Does lake sailing count? We got our first boat in '96, spent a lot of time out on it. The last 5 yr.s life has gotten in the way of long weekends. Add to that a lake level that dropped to dangerous levels, so not so much sailing. But we will make up for that now that we are retired!


----------



## slokaj

I spent summers in grade school on my father's day sailers on a small inland lake in southwest Michigan, (mainly as a passenger), then nothing for almost 20 years. Got started again a few years ago when my husband got interested, took lessons, bought a Hunter 170 for use on that same inland lake in Michigan, then realized we needed a boat closer to home (Chicago north shore) and bought a Newport 28 for use on Lake Michigan. Now we can sail wherever we happen to be in the summer.


----------



## TSOJOURNER

Hey ADMTROX, love the picture.


----------



## ADMTROX

slokaj said:


> I spent summers in grade school on my father's day sailers on a small inland lake in southwest Michigan, (mainly as a passenger), then nothing for almost 20 years.
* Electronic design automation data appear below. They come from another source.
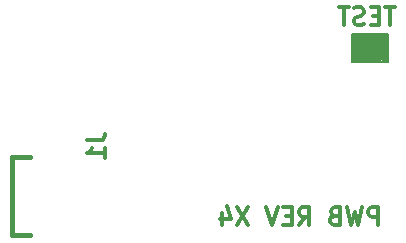
<source format=gbo>
G04 #@! TF.FileFunction,Legend,Bot*
%FSLAX46Y46*%
G04 Gerber Fmt 4.6, Leading zero omitted, Abs format (unit mm)*
G04 Created by KiCad (PCBNEW 4.0.1-stable) date 7/29/2016 10:40:56 AM*
%MOMM*%
G01*
G04 APERTURE LIST*
%ADD10C,0.150000*%
%ADD11C,0.300000*%
%ADD12C,0.200000*%
%ADD13C,0.381000*%
%ADD14C,0.304800*%
G04 APERTURE END LIST*
D10*
D11*
X168840857Y-80306571D02*
X167983714Y-80306571D01*
X168412285Y-81806571D02*
X168412285Y-80306571D01*
X167483714Y-81020857D02*
X166983714Y-81020857D01*
X166769428Y-81806571D02*
X167483714Y-81806571D01*
X167483714Y-80306571D01*
X166769428Y-80306571D01*
X166198000Y-81735143D02*
X165983714Y-81806571D01*
X165626571Y-81806571D01*
X165483714Y-81735143D01*
X165412285Y-81663714D01*
X165340857Y-81520857D01*
X165340857Y-81378000D01*
X165412285Y-81235143D01*
X165483714Y-81163714D01*
X165626571Y-81092286D01*
X165912285Y-81020857D01*
X166055143Y-80949429D01*
X166126571Y-80878000D01*
X166198000Y-80735143D01*
X166198000Y-80592286D01*
X166126571Y-80449429D01*
X166055143Y-80378000D01*
X165912285Y-80306571D01*
X165555143Y-80306571D01*
X165340857Y-80378000D01*
X164912286Y-80306571D02*
X164055143Y-80306571D01*
X164483714Y-81806571D02*
X164483714Y-80306571D01*
D12*
X168099000Y-82652000D02*
X167972000Y-82779000D01*
X168099000Y-84811000D02*
X168099000Y-82652000D01*
X167972000Y-84811000D02*
X168099000Y-84811000D01*
X167972000Y-82525000D02*
X167972000Y-84811000D01*
X167718000Y-82525000D02*
X167972000Y-82525000D01*
X167718000Y-84684000D02*
X167718000Y-82525000D01*
X167845000Y-84811000D02*
X167718000Y-84684000D01*
X167845000Y-82525000D02*
X167845000Y-84811000D01*
X167591000Y-82525000D02*
X167845000Y-82525000D01*
X167591000Y-84811000D02*
X167591000Y-82525000D01*
X167464000Y-84938000D02*
X167591000Y-84811000D01*
X167464000Y-82652000D02*
X167464000Y-84938000D01*
X167337000Y-82525000D02*
X167464000Y-82652000D01*
X167337000Y-84811000D02*
X167337000Y-82525000D01*
X167210000Y-84811000D02*
X167337000Y-84811000D01*
X167210000Y-82525000D02*
X167210000Y-84811000D01*
X167083000Y-82525000D02*
X167210000Y-82525000D01*
X167083000Y-84811000D02*
X167083000Y-82525000D01*
X166956000Y-84811000D02*
X167083000Y-84811000D01*
X166956000Y-82525000D02*
X166956000Y-84811000D01*
X166829000Y-82525000D02*
X166956000Y-82525000D01*
X167083000Y-82525000D02*
X166829000Y-82525000D01*
X166829000Y-82525000D02*
X167083000Y-82525000D01*
X166829000Y-84811000D02*
X166829000Y-82525000D01*
X166702000Y-84811000D02*
X166829000Y-84811000D01*
X166702000Y-82525000D02*
X166702000Y-84811000D01*
X166575000Y-82525000D02*
X166702000Y-82525000D01*
X166575000Y-84811000D02*
X166575000Y-82525000D01*
X166448000Y-84938000D02*
X166575000Y-84811000D01*
X166448000Y-82525000D02*
X166448000Y-84938000D01*
X166321000Y-82525000D02*
X166448000Y-82525000D01*
X166321000Y-84811000D02*
X166321000Y-82525000D01*
X166194000Y-84811000D02*
X166321000Y-84811000D01*
X166194000Y-82525000D02*
X166194000Y-84811000D01*
X166067000Y-82525000D02*
X166194000Y-82525000D01*
X166067000Y-84938000D02*
X166067000Y-82525000D01*
X166067000Y-82525000D02*
X166067000Y-84938000D01*
X165940000Y-82525000D02*
X166067000Y-82525000D01*
X165940000Y-84811000D02*
X165940000Y-82525000D01*
X166067000Y-84811000D02*
X165940000Y-84811000D01*
X165813000Y-84811000D02*
X166067000Y-84811000D01*
X165813000Y-82525000D02*
X165813000Y-84811000D01*
X165686000Y-82525000D02*
X165813000Y-82525000D01*
X165686000Y-84938000D02*
X165686000Y-82525000D01*
X165559000Y-84811000D02*
X165686000Y-84938000D01*
X165559000Y-82525000D02*
X165559000Y-84811000D01*
X165432000Y-82525000D02*
X165559000Y-82525000D01*
X165432000Y-84811000D02*
X165432000Y-82525000D01*
X165305000Y-84938000D02*
X165432000Y-84811000D01*
X165305000Y-82525000D02*
X165305000Y-84938000D01*
X165178000Y-82525000D02*
X165305000Y-82525000D01*
X165178000Y-84938000D02*
X165178000Y-82525000D01*
X165432000Y-84938000D02*
X165178000Y-84938000D01*
X165178000Y-84938000D02*
X165432000Y-84938000D01*
X165178000Y-84684000D02*
X165178000Y-84938000D01*
X165432000Y-84938000D02*
X165178000Y-84684000D01*
X168226000Y-84938000D02*
X165432000Y-84938000D01*
X168226000Y-82525000D02*
X168226000Y-84938000D01*
X165178000Y-82525000D02*
X168226000Y-82525000D01*
D11*
X167424856Y-98722571D02*
X167424856Y-97222571D01*
X166853428Y-97222571D01*
X166710570Y-97294000D01*
X166639142Y-97365429D01*
X166567713Y-97508286D01*
X166567713Y-97722571D01*
X166639142Y-97865429D01*
X166710570Y-97936857D01*
X166853428Y-98008286D01*
X167424856Y-98008286D01*
X166067713Y-97222571D02*
X165710570Y-98722571D01*
X165424856Y-97651143D01*
X165139142Y-98722571D01*
X164781999Y-97222571D01*
X163710570Y-97936857D02*
X163496284Y-98008286D01*
X163424856Y-98079714D01*
X163353427Y-98222571D01*
X163353427Y-98436857D01*
X163424856Y-98579714D01*
X163496284Y-98651143D01*
X163639142Y-98722571D01*
X164210570Y-98722571D01*
X164210570Y-97222571D01*
X163710570Y-97222571D01*
X163567713Y-97294000D01*
X163496284Y-97365429D01*
X163424856Y-97508286D01*
X163424856Y-97651143D01*
X163496284Y-97794000D01*
X163567713Y-97865429D01*
X163710570Y-97936857D01*
X164210570Y-97936857D01*
X160710570Y-98722571D02*
X161210570Y-98008286D01*
X161567713Y-98722571D02*
X161567713Y-97222571D01*
X160996285Y-97222571D01*
X160853427Y-97294000D01*
X160781999Y-97365429D01*
X160710570Y-97508286D01*
X160710570Y-97722571D01*
X160781999Y-97865429D01*
X160853427Y-97936857D01*
X160996285Y-98008286D01*
X161567713Y-98008286D01*
X160067713Y-97936857D02*
X159567713Y-97936857D01*
X159353427Y-98722571D02*
X160067713Y-98722571D01*
X160067713Y-97222571D01*
X159353427Y-97222571D01*
X158924856Y-97222571D02*
X158424856Y-98722571D01*
X157924856Y-97222571D01*
X156424856Y-97222571D02*
X155424856Y-98722571D01*
X155424856Y-97222571D02*
X156424856Y-98722571D01*
X154210571Y-97722571D02*
X154210571Y-98722571D01*
X154567714Y-97151143D02*
X154924857Y-98222571D01*
X153996285Y-98222571D01*
D13*
X136398000Y-99565460D02*
X137899140Y-99565460D01*
X136398000Y-92966540D02*
X137899140Y-92966540D01*
X136398000Y-99565460D02*
X136398000Y-92966540D01*
D14*
X142764329Y-91556840D02*
X143852900Y-91556840D01*
X144070614Y-91484268D01*
X144215757Y-91339125D01*
X144288329Y-91121411D01*
X144288329Y-90976268D01*
X144288329Y-93080840D02*
X144288329Y-92209983D01*
X144288329Y-92645411D02*
X142764329Y-92645411D01*
X142982043Y-92500268D01*
X143127186Y-92355126D01*
X143199757Y-92209983D01*
M02*

</source>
Got started again a few years ago when my husband got interested, took lessons, bought a Hunter 170 for use on that same inland lake in Michigan, then realized we needed a boat closer to home (Chicago north shore) and bought a Newport 28 for use on Lake Michigan. Now we can sail wherever we happen to be in the summer.


Hi Slokaj,

We sail on Lake St Clair in Southeastern Michigan. We are planning a summer trip to the North Channel, maybe we will see you around.


----------



## ADMTROX

JacquelineHaden said:


> Hello, I'm new to this site..but it seems to have alot of female input. I like that.
> Jacqueline Haden


Thank you, I love birds and thought the hand painted as a bird was very creative.


----------